The focus of this commentary is sequence homology defined as shared ancestry between two segments of sequences. It includes two broad classes of relations between genes - orthology and paralogy. Lately Ken Wolffe added a new term ‘ohnology’ to describe paralogous genes, whose shared ancestry is from whole genome duplication events. As an example, bladderwort genome paper presents very informative analysis of various whole genome duplication event in plants. Check their Fig. 1 for example.
Orthology refers to shared ancestry of a gene in two species. For example, human hox genes in four genomic clusters have orthologies with four sets of hox genes.
Paralogy refers to shared ancestry caused by gene duplication. Hox1, Hox2, Hox3 and Hox4 clusters in human genome are paralogous to each other.
Now that large number of complete genome sequences are being published online, we checked for best approaches to find orthologous genes in those genomes and came across a very informative Biostars thread.
Rest of this commentary is our lame attempt to summarize excellent discussions in the above thread.
Bioinformatics approaches for finding orthologies
They fall into two categories - reciprocal BLAST and construction of phylogenetic trees. Reciprocal BLAST approach is fast and less accurate, and phylogenetic tree approach is slow and more accurate.
BlastO is a BLAST web-service developed by Princeton researcher Yi Zhou to allow you to do BLAST on orthologous genes.
Several online databases exist, from where researchers can download pre- computed orthology tables for a set of organisms.
MetaPhOrs can be described as a orthology database of orthology databases. It combines results from many other BLAST- based orthology databases using phylogeny-based method and develops more accurate tables.
MetaPhOrs is a public repository of phylogeny-based orthology and paralogy predictions that were computed using resources available in seven popular homology prediction services (PhylomeDB, EnsemblCompara, EggNOG, OrthoMCL, COG, Fungal Orthogroups, and TreeFam).
MetaPhOrs data can be downloaded from this ftp site.

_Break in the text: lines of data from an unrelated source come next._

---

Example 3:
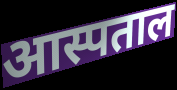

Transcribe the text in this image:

आस्पताल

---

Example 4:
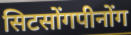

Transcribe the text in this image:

सिटसोंगपीनोंग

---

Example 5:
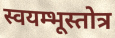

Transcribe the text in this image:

स्वयम्भूस्तोत्र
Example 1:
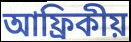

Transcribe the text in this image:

আফ্ৰিকীয়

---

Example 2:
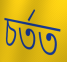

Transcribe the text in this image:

চৰ্তত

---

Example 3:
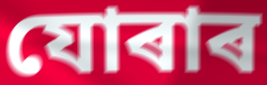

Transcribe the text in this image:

যোৰাৰ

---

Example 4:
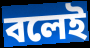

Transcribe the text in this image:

বলেই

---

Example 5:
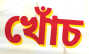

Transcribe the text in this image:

খোঁচ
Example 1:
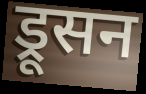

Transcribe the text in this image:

ड्रूसन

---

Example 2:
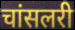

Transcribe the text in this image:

चांसलरी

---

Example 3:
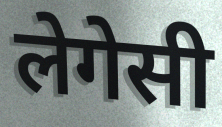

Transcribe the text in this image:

लेगेसी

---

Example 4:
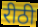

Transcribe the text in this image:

रीठी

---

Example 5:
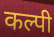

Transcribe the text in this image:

कल्पी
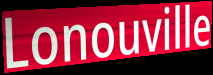
Lonouville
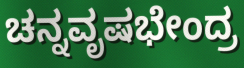
ಚನ್ನವೃಷಭೇಂದ್ರ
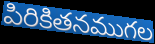
పిరికితనముగల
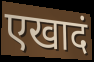
एखादं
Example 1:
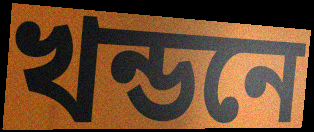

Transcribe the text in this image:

খন্ডনে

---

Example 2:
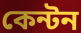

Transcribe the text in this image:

কেন্টন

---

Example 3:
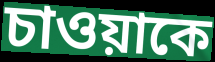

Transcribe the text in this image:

চাওয়াকে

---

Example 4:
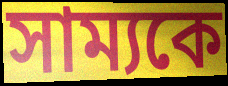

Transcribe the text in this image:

সাম্যকে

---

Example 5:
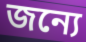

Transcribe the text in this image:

জন্যে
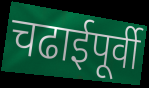
चढाईपूर्वी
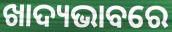
ଖାଦ୍ୟଭାବରେ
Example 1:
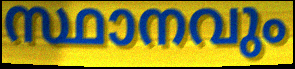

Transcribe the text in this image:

സ്ഥാനവും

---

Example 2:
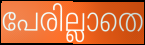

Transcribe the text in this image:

പേരില്ലാതെ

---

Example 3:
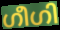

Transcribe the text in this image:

ഗീഗി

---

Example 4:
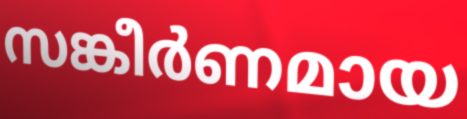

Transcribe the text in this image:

സങ്കീർണമായ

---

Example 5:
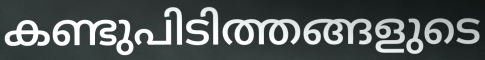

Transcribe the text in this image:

കണ്ടുപിടിത്തങ്ങളുടെ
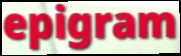
epigram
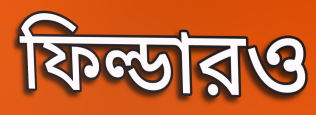
ফিল্ডারও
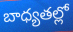
బాధ్యతల్లో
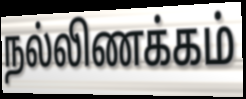
நல்லிணக்கம்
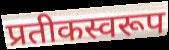
प्रतीकस्वरूप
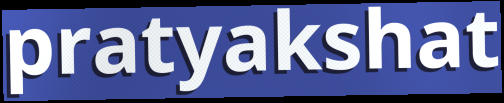
pratyakshat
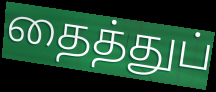
தைத்துப்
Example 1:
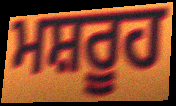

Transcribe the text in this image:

ਮਸ਼ਰੂਹ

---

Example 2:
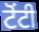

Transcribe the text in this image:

ਟੋਂਟੀ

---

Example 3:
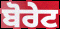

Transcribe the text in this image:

ਬੋਰੇਟ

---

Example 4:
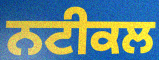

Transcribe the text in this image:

ਨਟੀਕਲ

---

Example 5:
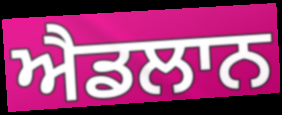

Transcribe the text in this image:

ਐਡਲਾਨ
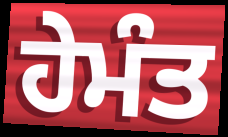
ਹੇਮੰਤ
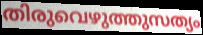
തിരുവെഴുത്തുസത്യം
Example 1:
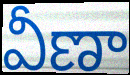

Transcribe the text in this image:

వీణా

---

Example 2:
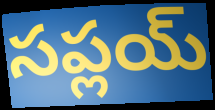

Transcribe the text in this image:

సప్లయ్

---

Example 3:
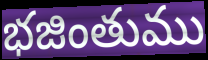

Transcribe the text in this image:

భజింతుము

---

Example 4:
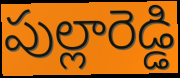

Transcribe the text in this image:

పుల్లారెడ్డి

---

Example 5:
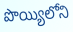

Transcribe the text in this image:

పొయ్యిలోని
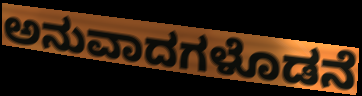
ಅನುವಾದಗಳೊಡನೆ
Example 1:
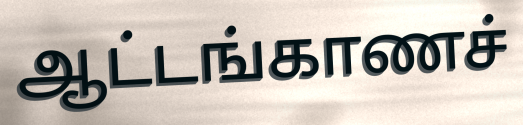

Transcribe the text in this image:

ஆட்டங்காணச்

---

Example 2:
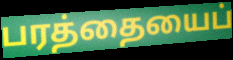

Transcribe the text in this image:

பரத்தையைப்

We do not know how often they update their tables, because keeping up with the newly released genomes is the biggest challenge faced by all groups maintaining orthology databases. Currently it includes 863 organisms, but a large number of them are prokaryotes.
COG and eggNOG
COG database is maintained at NCBI.
Clusters of Orthologous Groups of proteins (COGs) were delineated by comparing protein sequences encoded in complete genomes, representing major phylogenetic lineages. Each COG consists of individual proteins or groups of paralogs from at least 3 lineages and thus corresponds to an ancient conserved domain.

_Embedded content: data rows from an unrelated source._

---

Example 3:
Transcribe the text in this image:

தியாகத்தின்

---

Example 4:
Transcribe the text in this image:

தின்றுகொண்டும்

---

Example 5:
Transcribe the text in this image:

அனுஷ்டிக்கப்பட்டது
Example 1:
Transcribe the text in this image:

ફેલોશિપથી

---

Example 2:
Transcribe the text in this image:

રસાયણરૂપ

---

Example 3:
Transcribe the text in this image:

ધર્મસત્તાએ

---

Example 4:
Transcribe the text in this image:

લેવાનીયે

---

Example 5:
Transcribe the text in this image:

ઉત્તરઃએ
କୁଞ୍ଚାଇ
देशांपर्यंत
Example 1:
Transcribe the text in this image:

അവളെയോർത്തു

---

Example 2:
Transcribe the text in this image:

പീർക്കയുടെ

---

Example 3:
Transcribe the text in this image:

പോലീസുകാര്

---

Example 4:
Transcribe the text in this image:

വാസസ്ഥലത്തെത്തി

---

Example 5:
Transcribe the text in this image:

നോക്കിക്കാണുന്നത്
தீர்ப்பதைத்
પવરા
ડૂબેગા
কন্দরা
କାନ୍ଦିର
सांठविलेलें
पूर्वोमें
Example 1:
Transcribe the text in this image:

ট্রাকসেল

FTP site for COG eukaryotic data is here. Its eukaryotic cluster includes only seven organisms.
EggNOG is EMBL’s improvement over COG.
EggNOG (evolutionary genealogy of genes: Non-supervised Orthologous Groups) is a database of orthologous groups of genes. The orthologous groups are annotated with functional description lines (derived by identifying a common denominator for the genes based on their various annotations), with functional tags:  categories (i.e derived from the original COG/KOG categories).
eggNOG’s database currently counts 721,801 orthologous groups in 1133 species, covering 4,396,591 proteins (built from 5,214,234 proteins).

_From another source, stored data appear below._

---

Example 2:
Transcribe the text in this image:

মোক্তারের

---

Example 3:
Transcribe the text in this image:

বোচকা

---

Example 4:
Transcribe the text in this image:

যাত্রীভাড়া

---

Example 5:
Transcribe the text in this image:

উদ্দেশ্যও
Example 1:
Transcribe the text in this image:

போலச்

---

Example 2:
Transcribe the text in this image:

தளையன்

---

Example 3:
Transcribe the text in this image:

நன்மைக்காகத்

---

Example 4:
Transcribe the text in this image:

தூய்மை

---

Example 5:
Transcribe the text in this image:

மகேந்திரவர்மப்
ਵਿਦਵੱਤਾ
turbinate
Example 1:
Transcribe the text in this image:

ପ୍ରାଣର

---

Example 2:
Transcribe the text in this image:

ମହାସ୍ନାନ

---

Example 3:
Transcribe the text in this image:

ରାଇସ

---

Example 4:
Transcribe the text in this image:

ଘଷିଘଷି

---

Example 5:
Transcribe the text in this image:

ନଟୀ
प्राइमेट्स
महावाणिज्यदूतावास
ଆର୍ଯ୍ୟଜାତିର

Their data can be downloaded from here.
EnsemblCompara does very extensive work of building trees for orthologous genes. We do not know how much they differ from eggNOG, because we are too lazy to read the papers. Biostars thread says that Ensembl is phylogeny based and eggNOG is BLAST- based, but the download page of eggNOG does list some trees.
Gene trees are constructed using a representative protein for every gene in Ensembl: proteins are clustered using hcluster_sg based on WU-BLAST scores, and each cluster of proteins is aligned using M-Coffee. Finally, TreeBeST is used to produce a gene tree from each multiple alignment, reconciling it with the species tree to call duplication events. Homologues are deduced from these trees. We also determine gene gain and loss events using the CAFE software.
Possibly not being updated:
InParanoid and MultiParanoid
OrthoMCL, phylofacts, TreeFam, PHOG - are they being updated?
If we like to use a database being updated regularly with arrival of new genomes from all kinds of places, which one should we use?